Still, is it doing this to “contradict” user intent “intentionally?” Sure, maybe Google went out of its way to hard-code something into its search engine to ensure that whenever someone searches for anything+yelp, it should put something else above that.
More likely, Google’s algorithm is weighing the words “Gary Danko” too heavily, given them preference and returning the restaurant ahead of Yelp when the clicks suggest users want Yelp first.
That seems even more likely when you consider this:
Here, for a generic search on “gary danko reviews,” Google isn’t putting its own content at the top of the results, in the area that the studies generally show pull the most clicks. No, it’s Yelp that gets top billing, followed by TripAdvisor. Google’s own Zagat reviews site comes third. Google+ reviews is a small link tucked under the fourth listing.
How about searches for “gary danko” on its own? Look here:
The restaurant gets top billing. Google+ does get an associated link which, if Yelp’s study is any guide, might not actually get many clicks. Yelp gets a big second place listing.
As for someone who searches for “gary danko yelp reviews,” they get this:
In that example, Yelp gets the first four reviews.
If Google’s aim was to really siphon traffic away from Yelp, there are better ways it could be doing it, especially off of these types of searches.
It’s really important to understand that so far, Yelp hasn’t used this particular study to lob accusations at Google. It’s easy to slip into that assumption. In writing this, I kept having to correct myself from initially writing “Yelp says” to “the study says” and so on. Hopefully, I’ve caught all that. Perhaps Yelp will make use of this, however. If so, the study deserves much more scrutiny.
I’m also only working with a summary of the study, so perhaps there are details I’m missing, which might shape my analysis differently.

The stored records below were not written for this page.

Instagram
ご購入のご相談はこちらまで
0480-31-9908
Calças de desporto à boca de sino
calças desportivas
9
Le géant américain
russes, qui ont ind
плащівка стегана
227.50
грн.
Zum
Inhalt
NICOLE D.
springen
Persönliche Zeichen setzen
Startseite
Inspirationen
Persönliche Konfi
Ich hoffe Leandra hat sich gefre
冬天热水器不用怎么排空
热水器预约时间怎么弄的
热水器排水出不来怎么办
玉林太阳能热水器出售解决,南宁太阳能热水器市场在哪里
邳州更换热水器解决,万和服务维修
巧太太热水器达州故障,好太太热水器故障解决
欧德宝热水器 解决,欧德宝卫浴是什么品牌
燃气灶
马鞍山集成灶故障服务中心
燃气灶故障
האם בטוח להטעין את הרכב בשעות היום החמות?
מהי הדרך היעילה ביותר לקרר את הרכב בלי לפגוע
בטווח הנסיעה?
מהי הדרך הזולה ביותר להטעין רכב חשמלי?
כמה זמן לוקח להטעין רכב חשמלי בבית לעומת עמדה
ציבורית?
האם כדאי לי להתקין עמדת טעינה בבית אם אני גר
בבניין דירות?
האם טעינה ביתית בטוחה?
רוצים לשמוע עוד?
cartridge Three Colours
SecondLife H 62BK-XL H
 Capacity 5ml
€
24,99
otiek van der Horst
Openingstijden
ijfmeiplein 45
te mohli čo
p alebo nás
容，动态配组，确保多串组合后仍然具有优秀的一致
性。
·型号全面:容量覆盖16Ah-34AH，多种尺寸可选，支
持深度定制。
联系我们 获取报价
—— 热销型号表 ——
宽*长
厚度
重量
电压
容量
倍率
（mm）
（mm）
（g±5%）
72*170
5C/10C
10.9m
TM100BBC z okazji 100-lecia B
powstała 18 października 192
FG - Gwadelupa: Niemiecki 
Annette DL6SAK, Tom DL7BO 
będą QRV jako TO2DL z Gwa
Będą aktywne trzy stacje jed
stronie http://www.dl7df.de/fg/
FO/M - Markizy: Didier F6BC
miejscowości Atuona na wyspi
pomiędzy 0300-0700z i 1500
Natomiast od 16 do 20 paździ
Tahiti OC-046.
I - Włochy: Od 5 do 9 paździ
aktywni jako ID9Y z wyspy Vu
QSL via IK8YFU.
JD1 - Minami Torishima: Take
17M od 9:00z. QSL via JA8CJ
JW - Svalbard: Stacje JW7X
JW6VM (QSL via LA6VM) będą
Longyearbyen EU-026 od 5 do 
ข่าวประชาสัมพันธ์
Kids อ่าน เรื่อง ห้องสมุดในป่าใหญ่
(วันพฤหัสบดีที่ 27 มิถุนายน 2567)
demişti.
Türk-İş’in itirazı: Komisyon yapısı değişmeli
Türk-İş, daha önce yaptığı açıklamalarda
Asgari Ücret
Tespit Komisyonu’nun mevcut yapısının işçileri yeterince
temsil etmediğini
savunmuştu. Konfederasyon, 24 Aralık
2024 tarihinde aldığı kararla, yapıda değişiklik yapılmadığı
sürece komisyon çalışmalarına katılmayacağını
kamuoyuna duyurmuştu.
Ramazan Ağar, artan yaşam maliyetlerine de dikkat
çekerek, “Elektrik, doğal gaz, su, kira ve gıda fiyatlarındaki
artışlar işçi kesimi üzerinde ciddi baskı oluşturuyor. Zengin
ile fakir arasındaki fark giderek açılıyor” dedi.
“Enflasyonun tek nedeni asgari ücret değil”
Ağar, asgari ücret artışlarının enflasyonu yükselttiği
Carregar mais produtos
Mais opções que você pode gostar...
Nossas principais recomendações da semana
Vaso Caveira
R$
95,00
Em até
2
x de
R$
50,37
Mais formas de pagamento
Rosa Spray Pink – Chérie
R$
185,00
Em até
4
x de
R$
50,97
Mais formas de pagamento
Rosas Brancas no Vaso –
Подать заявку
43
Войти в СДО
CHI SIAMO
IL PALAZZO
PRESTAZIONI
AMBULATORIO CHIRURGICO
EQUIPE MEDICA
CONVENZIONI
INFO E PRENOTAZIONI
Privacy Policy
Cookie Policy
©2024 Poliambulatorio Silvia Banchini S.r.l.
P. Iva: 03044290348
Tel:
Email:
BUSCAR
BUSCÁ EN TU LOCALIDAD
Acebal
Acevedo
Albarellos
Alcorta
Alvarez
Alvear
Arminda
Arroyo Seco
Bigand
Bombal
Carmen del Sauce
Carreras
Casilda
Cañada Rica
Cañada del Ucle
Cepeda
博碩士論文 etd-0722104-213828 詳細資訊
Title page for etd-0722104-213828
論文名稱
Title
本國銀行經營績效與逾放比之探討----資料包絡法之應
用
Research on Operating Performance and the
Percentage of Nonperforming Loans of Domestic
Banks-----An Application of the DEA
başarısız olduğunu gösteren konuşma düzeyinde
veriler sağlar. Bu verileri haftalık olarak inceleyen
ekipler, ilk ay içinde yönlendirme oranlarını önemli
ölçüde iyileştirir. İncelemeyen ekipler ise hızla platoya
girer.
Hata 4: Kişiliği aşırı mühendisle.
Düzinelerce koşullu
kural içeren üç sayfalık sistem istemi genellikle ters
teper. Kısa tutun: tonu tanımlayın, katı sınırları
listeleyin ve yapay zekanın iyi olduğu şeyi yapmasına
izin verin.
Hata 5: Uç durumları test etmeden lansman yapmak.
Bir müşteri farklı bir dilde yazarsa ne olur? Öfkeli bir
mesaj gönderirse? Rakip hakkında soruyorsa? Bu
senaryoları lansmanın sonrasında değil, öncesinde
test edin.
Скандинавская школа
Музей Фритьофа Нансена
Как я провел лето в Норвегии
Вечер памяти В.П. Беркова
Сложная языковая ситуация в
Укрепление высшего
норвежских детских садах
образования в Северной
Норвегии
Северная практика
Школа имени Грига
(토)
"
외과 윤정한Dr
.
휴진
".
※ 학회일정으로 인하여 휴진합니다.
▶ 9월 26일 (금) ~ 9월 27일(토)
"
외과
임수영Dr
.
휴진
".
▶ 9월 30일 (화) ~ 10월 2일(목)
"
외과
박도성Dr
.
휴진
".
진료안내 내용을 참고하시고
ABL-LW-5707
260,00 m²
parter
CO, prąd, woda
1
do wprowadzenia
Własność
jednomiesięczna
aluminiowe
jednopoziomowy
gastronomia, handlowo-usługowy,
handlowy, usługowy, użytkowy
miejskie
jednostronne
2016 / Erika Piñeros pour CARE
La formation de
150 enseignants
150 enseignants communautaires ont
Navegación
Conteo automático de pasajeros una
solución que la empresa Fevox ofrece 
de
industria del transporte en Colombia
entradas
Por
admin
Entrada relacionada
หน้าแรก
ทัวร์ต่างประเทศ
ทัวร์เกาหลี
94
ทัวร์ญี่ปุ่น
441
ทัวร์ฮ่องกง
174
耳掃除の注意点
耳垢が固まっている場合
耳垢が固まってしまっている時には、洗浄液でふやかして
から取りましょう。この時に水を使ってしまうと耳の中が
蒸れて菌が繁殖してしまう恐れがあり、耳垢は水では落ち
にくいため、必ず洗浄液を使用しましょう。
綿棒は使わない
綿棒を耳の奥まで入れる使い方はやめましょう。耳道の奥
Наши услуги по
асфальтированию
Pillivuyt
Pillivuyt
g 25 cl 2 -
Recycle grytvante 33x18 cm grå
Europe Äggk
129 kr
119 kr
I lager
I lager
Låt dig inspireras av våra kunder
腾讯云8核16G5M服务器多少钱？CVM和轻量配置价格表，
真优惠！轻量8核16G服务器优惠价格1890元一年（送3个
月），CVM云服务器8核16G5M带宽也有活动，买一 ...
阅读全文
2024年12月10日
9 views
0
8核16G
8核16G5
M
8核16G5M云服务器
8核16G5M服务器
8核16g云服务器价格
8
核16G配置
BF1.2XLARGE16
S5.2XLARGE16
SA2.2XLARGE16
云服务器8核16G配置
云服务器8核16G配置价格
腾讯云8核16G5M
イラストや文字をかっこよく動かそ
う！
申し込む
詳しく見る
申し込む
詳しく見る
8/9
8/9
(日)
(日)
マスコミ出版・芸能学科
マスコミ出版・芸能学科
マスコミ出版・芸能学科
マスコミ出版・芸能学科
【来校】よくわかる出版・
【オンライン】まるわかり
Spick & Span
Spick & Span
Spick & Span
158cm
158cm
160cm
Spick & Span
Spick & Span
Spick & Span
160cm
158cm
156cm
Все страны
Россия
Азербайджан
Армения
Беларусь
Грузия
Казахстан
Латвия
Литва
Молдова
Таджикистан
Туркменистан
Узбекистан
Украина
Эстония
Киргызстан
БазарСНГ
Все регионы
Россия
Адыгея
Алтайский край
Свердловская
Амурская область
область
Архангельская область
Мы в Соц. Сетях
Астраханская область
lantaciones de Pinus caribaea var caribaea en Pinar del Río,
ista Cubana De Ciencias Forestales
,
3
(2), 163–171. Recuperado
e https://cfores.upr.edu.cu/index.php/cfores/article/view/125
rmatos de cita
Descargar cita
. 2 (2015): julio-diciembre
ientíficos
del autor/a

I’ll also stress again that it’s not that Google doesn’t have issues and conflicts between its role in being a search engine and its aspirations to be a content destination. It does. But this study isn’t showing some nefarious plot against Yelp. Rather, it suggests that despite everything, Google’s doing a pretty decent job of ensuring that Yelp gets plenty of free traffic despite Yelp being its competitor.
Finally, we’ve contacted both Google and Yelp about the study. If we get comments, we’ll follow up with a postscript or a fresh story.